La relación médico-paciente se basa en el saber compartido de uno, la confianza de ambos y en el respeto mutuo. Pero en esta espeluznante pandemia tenemos que hablar del miedo mutuo, sus reacciones y consecuencias. Y cómo el prescriptivo y necesario distanciamiento puede ser usado para evitar la relación y en una pirueta mental denominarla prudencia médica y así, médico y paciente evitan verse. Un dato nos puede ayudar a salir de esta incertidumbre: tenemos la percepción de que el paciente está evitando ir al médico, pero también si uno está a pie de calle y escucha a su entorno le llegan comentarios del tipo:” el médico no quiere verme, los teléfonos están siempre comunicando”. No se atreven a decir descaradamente: nos sentimos solos y abandonados.
Por otro lado, ¿la digitalización, las pantallas, no serán una forma de “distanciar” al enfermo, evitar su contacto, como el médico de la Peste que llevaba una vestimenta aislante, máscara en pico y una vara para explorar y apartar al enfermo? Creo que conocer al médico en su faceta humana y elaborar sus miedos, facilitaran enormemente la relación médico-paciente.

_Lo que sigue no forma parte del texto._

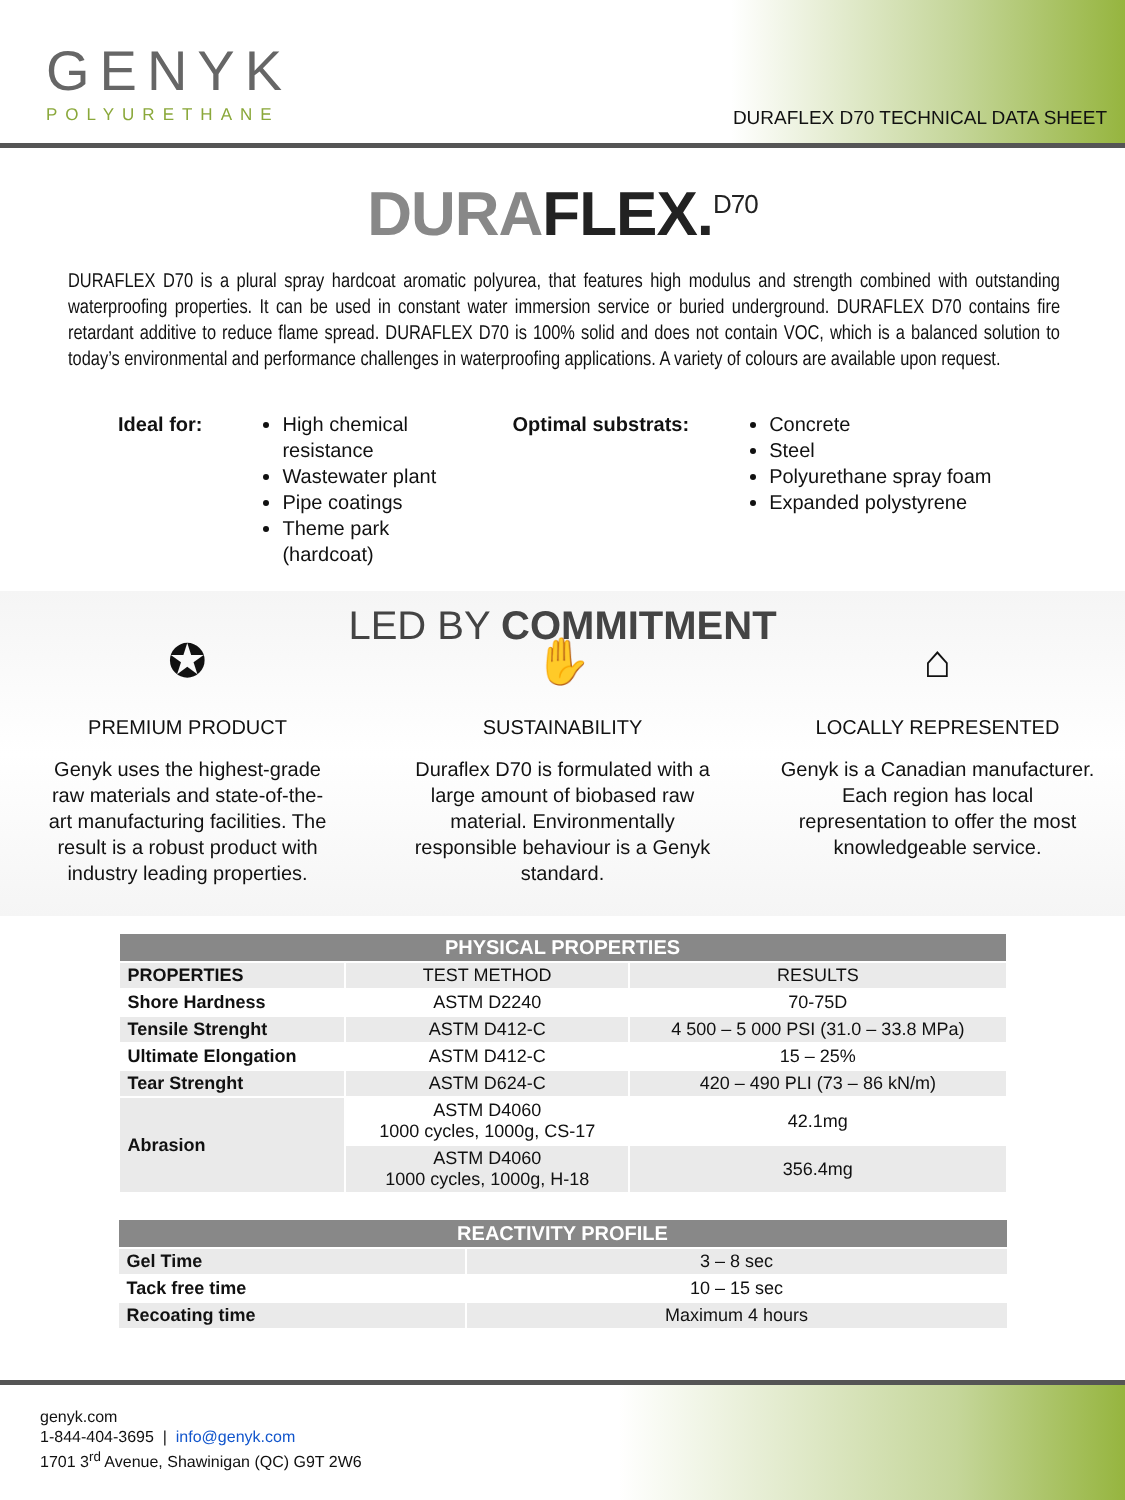GENYK
POLYURETHANE
DURAFLEX D70 TECHNICAL DATA SHEET
DURAFLEX.<sup>D70</sup>
DURAFLEX D70 is a plural spray hardcoat aromatic polyurea, that features high modulus and strength combined with outstanding waterproofing properties. It can be used in constant water immersion service or buried underground. DURAFLEX D70 contains fire retardant additive to reduce flame spread. DURAFLEX D70 is 100% solid and does not contain VOC, which is a balanced solution to today’s environmental and performance challenges in waterproofing applications. A variety of colours are available upon request.
Ideal for: High chemical resistance
Wastewater plant
Pipe coatings
Theme park (hardcoat)
Optimal substrats: Concrete
Steel
Polyurethane spray foam
Expanded polystyrene
LED BY COMMITMENT
✪
PREMIUM PRODUCT
Genyk uses the highest-grade
raw materials and state-of-the-
art manufacturing facilities. The
result is a robust product with
industry leading properties.
✋
SUSTAINABILITY
Duraflex D70 is formulated with a
large amount of biobased raw
material. Environmentally
responsible behaviour is a Genyk
standard.
⌂
LOCALLY REPRESENTED
Genyk is a Canadian manufacturer.
Each region has local
representation to offer the most
knowledgeable service.
| PHYSICAL PROPERTIES | | |
| --- | --- | --- |
| PROPERTIES | TEST METHOD | RESULTS |
| Shore Hardness | ASTM D2240 | 70-75D |
| Tensile Strenght | ASTM D412-C | 4 500 – 5 000 PSI (31.0 – 33.8 MPa) |
| Ultimate Elongation | ASTM D412-C | 15 – 25% |
| Tear Strenght | ASTM D624-C | 420 – 490 PLI (73 – 86 kN/m) |
| Abrasion | ASTM D4060 1000 cycles, 1000g, CS-17 | 42.1mg |
| | ASTM D4060 1000 cycles, 1000g, H-18 | 356.4mg |
| REACTIVITY PROFILE | |
| --- | --- |
| Gel Time | 3 – 8 sec |
| Tack free time | 10 – 15 sec |
| Recoating time | Maximum 4 hours |
genyk.com
1-844-404-3695 | info@genyk.com
1701 3<sup>rd</sup> Avenue, Shawinigan (QC) G9T 2W6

Para bien y para mal, el Coronavirus nos clasifica con toda su crudeza en dos categorías: o estamos enfermos o miedo, pavor a estarlo. Ante la feroz incertidumbre exigimos “verdades” y una rápida terminación de esta calamidad que nos está tocando vivir. Buscamos y anhelamos Esperanza. Revisamos datos y estadísticas. Nos aparece una pasmosa credulidad. Esto nos sucede en una época donde, previamente, vivíamos casi ajenos a la enfermedad y la muerte. Queríamos ser inmortales. Se habla de las terapias antiedad (antiaging) como si el envejecimiento fuera una enfermedad. Sin apenas transición hemos ido del hedonista bienestar y wellness a la enfermedad desconocida, que nos retrotrae a épocas pasadas y olvidadas. Y, sin embargo, el miedo también ha espoleado al individuo y a la sociedad a buscar soluciones médicas, no médicas y organizativas. Baste reseñar el descomunal esfuerzo a nivel individual de la búsqueda de una vacuna y la enorme capacidad logística para su distribución, que, imaginativamente, la Sociedad, el Individuo, vuelva a “conjurar el peligro”.

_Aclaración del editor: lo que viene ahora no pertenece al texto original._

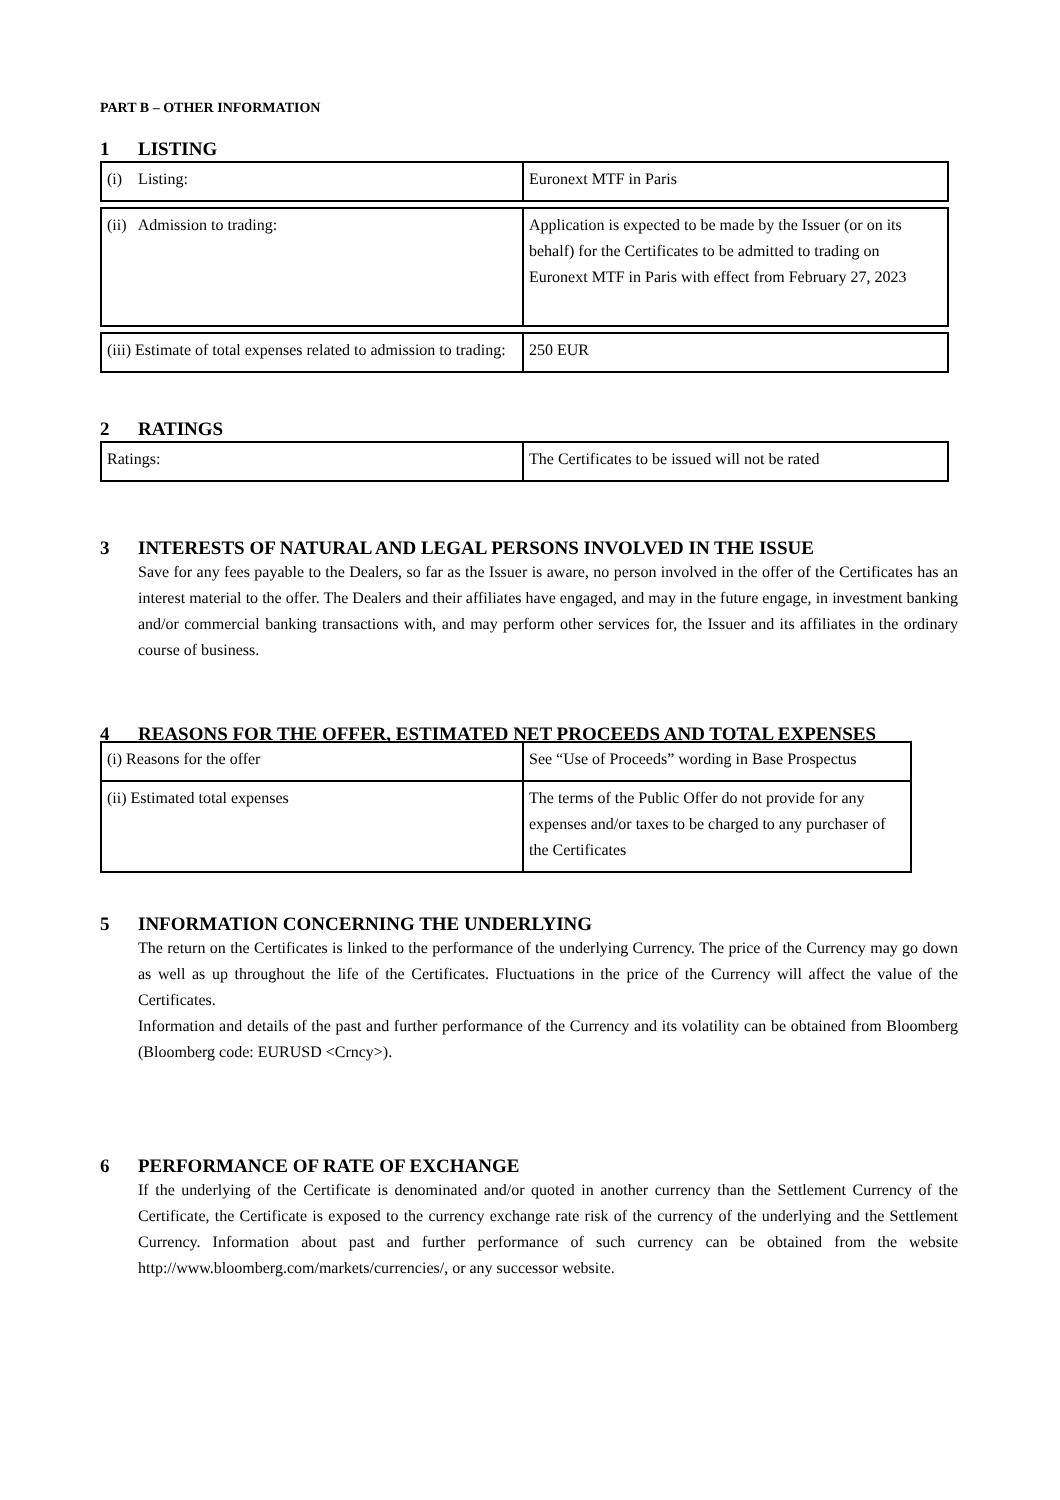PART B – OTHER INFORMATION
1 LISTING
| (i) Listing: | Euronext MTF in Paris |
| (ii) Admission to trading: | Application is expected to be made by the Issuer (or on its behalf) for the Certificates to be admitted to trading on Euronext MTF in Paris with effect from February 27, 2023 |
| (iii) Estimate of total expenses related to admission to trading: | 250 EUR |
2 RATINGS
| Ratings: | The Certificates to be issued will not be rated |
3 INTERESTS OF NATURAL AND LEGAL PERSONS INVOLVED IN THE ISSUE
Save for any fees payable to the Dealers, so far as the Issuer is aware, no person involved in the offer of the Certificates has an interest material to the offer. The Dealers and their affiliates have engaged, and may in the future engage, in investment banking and/or commercial banking transactions with, and may perform other services for, the Issuer and its affiliates in the ordinary course of business.
4 REASONS FOR THE OFFER, ESTIMATED NET PROCEEDS AND TOTAL EXPENSES
| (i) Reasons for the offer | See “Use of Proceeds” wording in Base Prospectus |
| (ii) Estimated total expenses | The terms of the Public Offer do not provide for any expenses and/or taxes to be charged to any purchaser of the Certificates |
5 INFORMATION CONCERNING THE UNDERLYING
The return on the Certificates is linked to the performance of the underlying Currency. The price of the Currency may go down as well as up throughout the life of the Certificates. Fluctuations in the price of the Currency will affect the value of the Certificates.
Information and details of the past and further performance of the Currency and its volatility can be obtained from Bloomberg (Bloomberg code: EURUSD <Crncy>).
6 PERFORMANCE OF RATE OF EXCHANGE
If the underlying of the Certificate is denominated and/or quoted in another currency than the Settlement Currency of the Certificate, the Certificate is exposed to the currency exchange rate risk of the currency of the underlying and the Settlement Currency. Information about past and further performance of such currency can be obtained from the website http://www.bloomberg.com/markets/currencies/, or any successor website.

No cabe duda de que fue el miedo al contagio, a las epidemias, el que posibilitó el descubrimiento de las vacunas y el desarrollo de la Salud Pública y Medicina Preventiva. El miedo paraliza, bloquea, desagrega, desorganiza, confunde, pero también aguza el ingenio, busca soluciones, nos socializa y nos puede obligar a ser más receptivos y humanos. Más “puercoespines”.
Para terminar y seguir pensando, toda Sociedad, todo individuo debe contestar a viejas preguntas que se hace muy necesario responder en tiempos de Pandemia. ¿Qué he hecho? ¿Qué me falta por hacer? ¿En qué me he excedido y equivocado?